Si Jesús agradó al corazón de Dios antes de que él realizara un milagro, ¿por qué deberíamos sentir tanta presión de impresionar a Dios o la gente?

Con Dios, no somos amados por nuestra reputación; Somos amados por nuestra relación. 

Podemos vivir más allá de la aprobación del mundo porque vivimos de la afirmación de Dios. El verdadero remedio para los sentimientos de rechazo:

  • No es a través de la usar máscaras, sino a través de recibir la obra que Cristo ya ha realizado por mí.
  • Es a través de saber que no tengo que proyectar una imagen de perfección sino que, en cambio, tengo que tomar la imagen de Cristo.
  • Tampoco tengo que ocultar mis defectos. Incluso el cuerpo glorificado de Jesús tenía cicatrices, entonces ¿por qué intentaría ocultar las mías con las coberturas superficiales de estatus, salario o éxito?

Con Cristo, podemos ser aceptados, porque Dios nos conoce y nos ama. Si estás dispuesto a dejar las apariencias y a ser realmente conocido, entonces has entendido el Evangelio. 

Tal vez si todos fuéramos honestos acerca de nuestros problemas, la honestidad no se sería algo raro. Después de todo, Jesús no murió por la imagen que proyectamos. Jesús murió por lo que realmente somos.

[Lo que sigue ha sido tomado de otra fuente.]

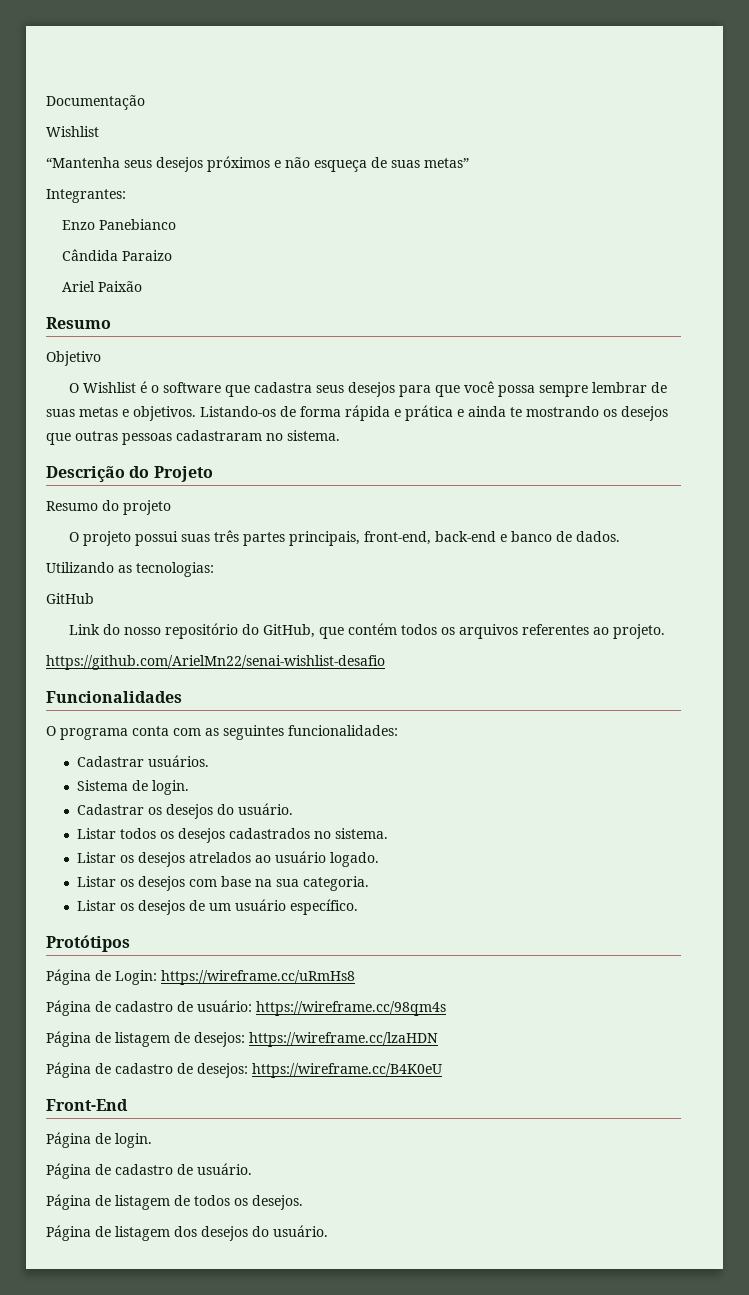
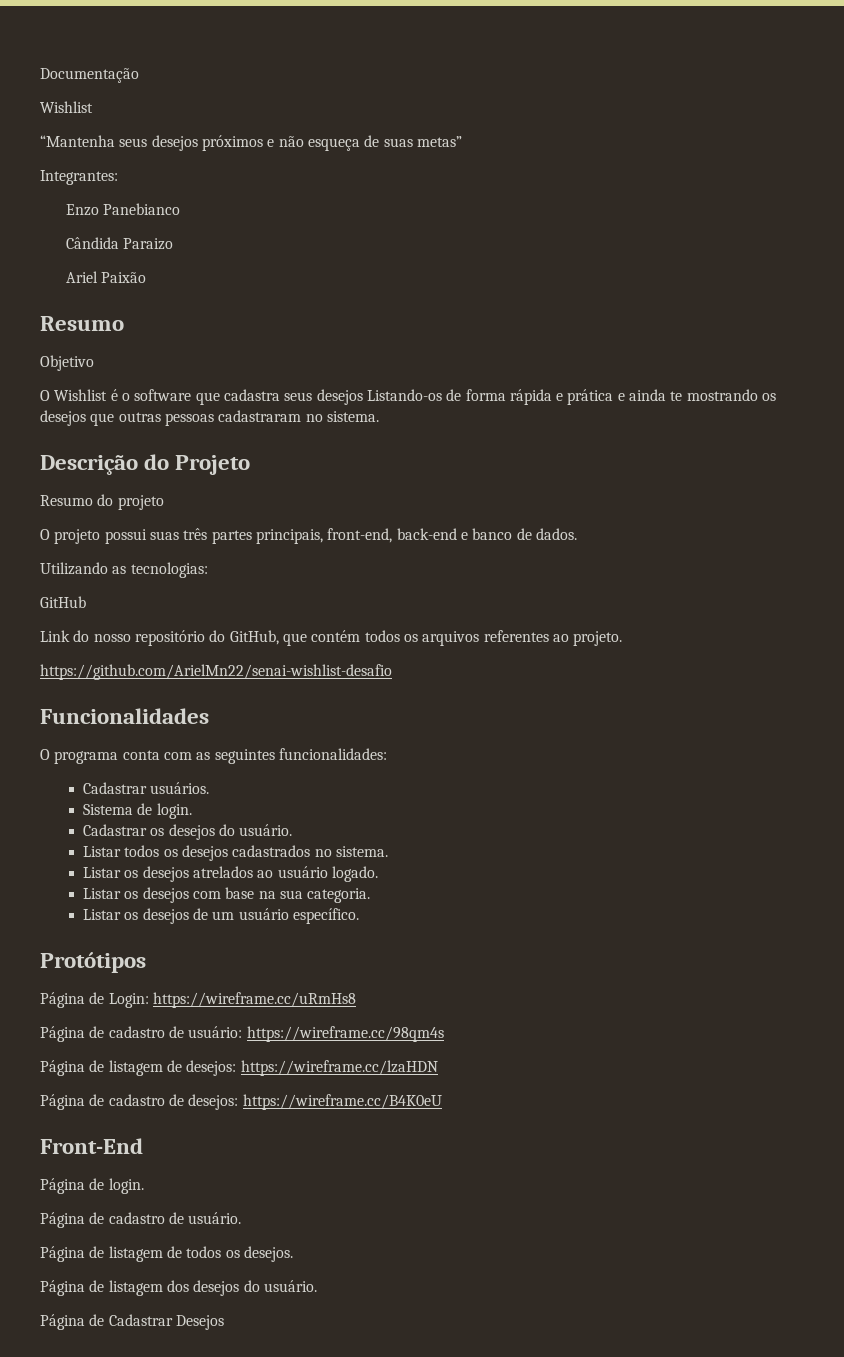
[398,381,667,397] [46,406,196,421] para que você possa sempre lembrar de suas metas e objetivos. -> (363, 397) none
(328, 1231) none -> [40,1314,224,1330] // Página de Cadastrar Desejos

Es tiempo de mirar alrededor de la habitación, debajo de la cruz, viéndonos unos a otros y escuchando a Jesús terminar esta declaración: “Si realmente me conocieras, sabrías que no estás solo”.

Esta semana, si en algún momento te sientes rechazado, no suprimas el dolor o te pongas una máscara. Corre a los pies de la Cruz de Cristo, siéntate en la mesa con tu padre celestial.

¿Alguna vez te has sentido rechazado? ¿Cómo reaccionaste?


Basado en el plan de lectura Known, de Tauren Wells.